McGill’s Muslim Law Students’ Association hosted a panel titled “What’s happening to China’s Uyghurs?” on Nov. 11 to discuss the Chinese Communist Party’s (CCP) imprisonment of the minority Muslim group in the Xinjiang province in northeastern China. The discussion featured Conservative Member of Parliament (MP) Garnett Genius, who currently sits on the House of Commons Special Committee on Chinese-Canadian relations; McGill law professor Jérôme Beaugrand-Champagne; and Rukiye Turdush, president of the East Turkistan Information Centre. 

While historical tensions between the Han Chinese and Uyghur Muslims are deep-rooted, the CCP’s recent crackdown on Uyghurs began in 2009, when Uyghurs protested the murder of a migrant Uyghur worker. Although the CCP justified its oppression on the basis of Uyghurs being a perceived “security threat,” members of the international community have yet to define the measures—which include concentration and forced labour camps, forced sterilization, and the elimination of Uyghur cultural identity—as genocide. 

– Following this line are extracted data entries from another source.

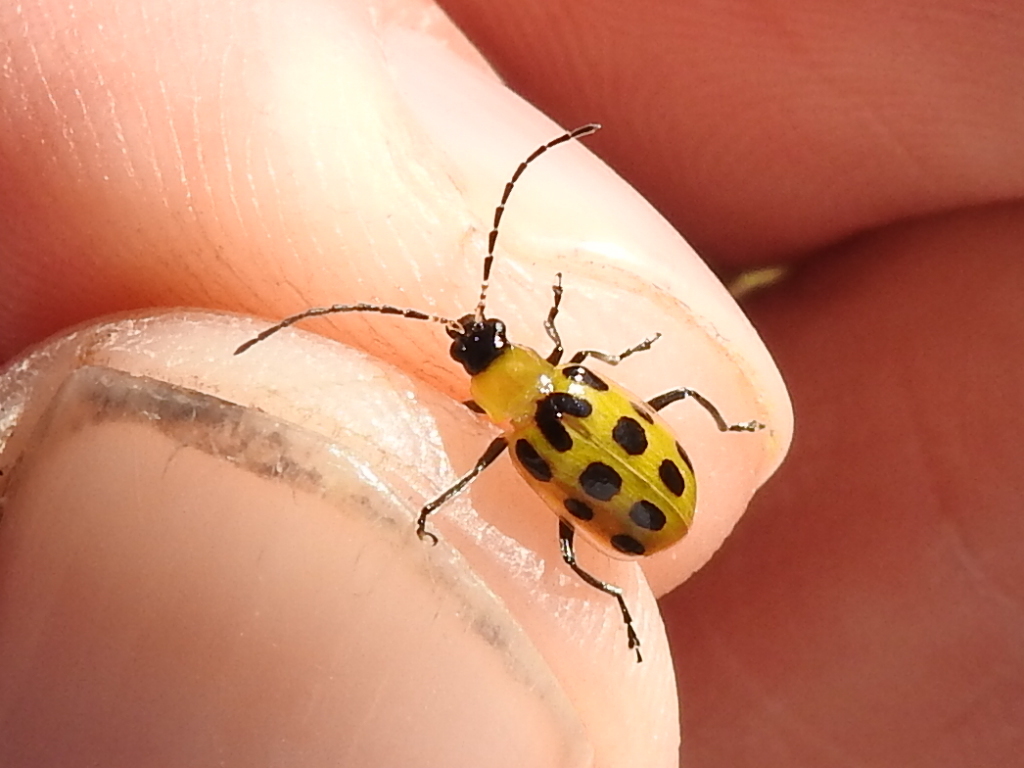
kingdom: Animalia
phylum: Arthropoda
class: Insecta
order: Coleoptera
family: Chrysomelidae
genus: Diabrotica
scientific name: Diabrotica undecimpunctata
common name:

Turdush described the CCP’s actions as part of a larger process of cultural genocide by which the CCP is systematically destroying Uyghur culture.

“Uyghur language textbooks have been removed from all schools in the region, Uyghur bookstores have been closed, and all geographic Uyghur names, including street and city names, have been changed to Han Chinese,” Turdush said. “Anything we can use for a sense of belonging with each other [has been] destroyed with the aim of exterminating […] the whole Uyghur nation as a group.”

The panellists called on students to support Uyghurs by boycotting brands like Nike, which profits off of the labour of enslaved Ugyhurs, and other products, like the 2020 film Mulan, which was partially filmed in Xinjiang and whose leading actress voiced support for the CCP’s brutal repression of Hong Kong protestors. 

“When we buy products made by slave labour, they make more,” Turdush said. 

Beaugrand-Champagne, who spent much of his career working on infrastructure projects in China, connected the CCP’s ability to commit such massive human rights violations without challenge to the expansion of its influence through the Belt and Road Initiative (BRI). The BRI, which seeks to develop infrastructure in low-income countries, has enabled the CCP to entrench the narrative that its oppression of Uyghurs is part of a fight against terrorism.

“When I was working in Africa on some infrastructure projects, some state-owned enterprises [forced] the local government to recognize the fight against terrorism that would, of course, support their claim on Xinjiang,” Beaugrand-Champagne said. “And that’s where we need to do more and fight [the CCP] every time they use those terms, to confront them.”

Various nations, including Canada, have been reluctant to term the human rights abuses occurring in Xinjiang as a “genocide” due to the international legal obligations that the word triggers. In addition to applying targeted sanctions and disconnecting supply chains from forced labour camps, Genius argued that officially recognizing the CCP’s actions as “genocide,” constitutes one of the most significant actions the federal govenrment could take to address the situation.

“The point of the doctrine of the Responsibility to Protect is that if we solidify that a genocide is taking place, then you have to do something about it,” Genius said. “But unfortunately, the link between recognition and the necessary action has simply led, in many cases, to a failure to recognize.”

Despite the CCP’s human rights abuses against Uyghur Muslims, the Canadian government has yet to take significant action. Genius pointed out that divesting funds from the Canadian Pension Plans that are currently invested in Chinese state-owned corporations is a concrete step that the government could take to address the issue instead of deferring to verbal platitudes.

“The [government’s] response is, ‘We are very concerned, we are deeply disturbed about these events,’” Genius said. “And my response back is that people that are victims of modern-day mass atrocities do not care how you feel. They care what you do.”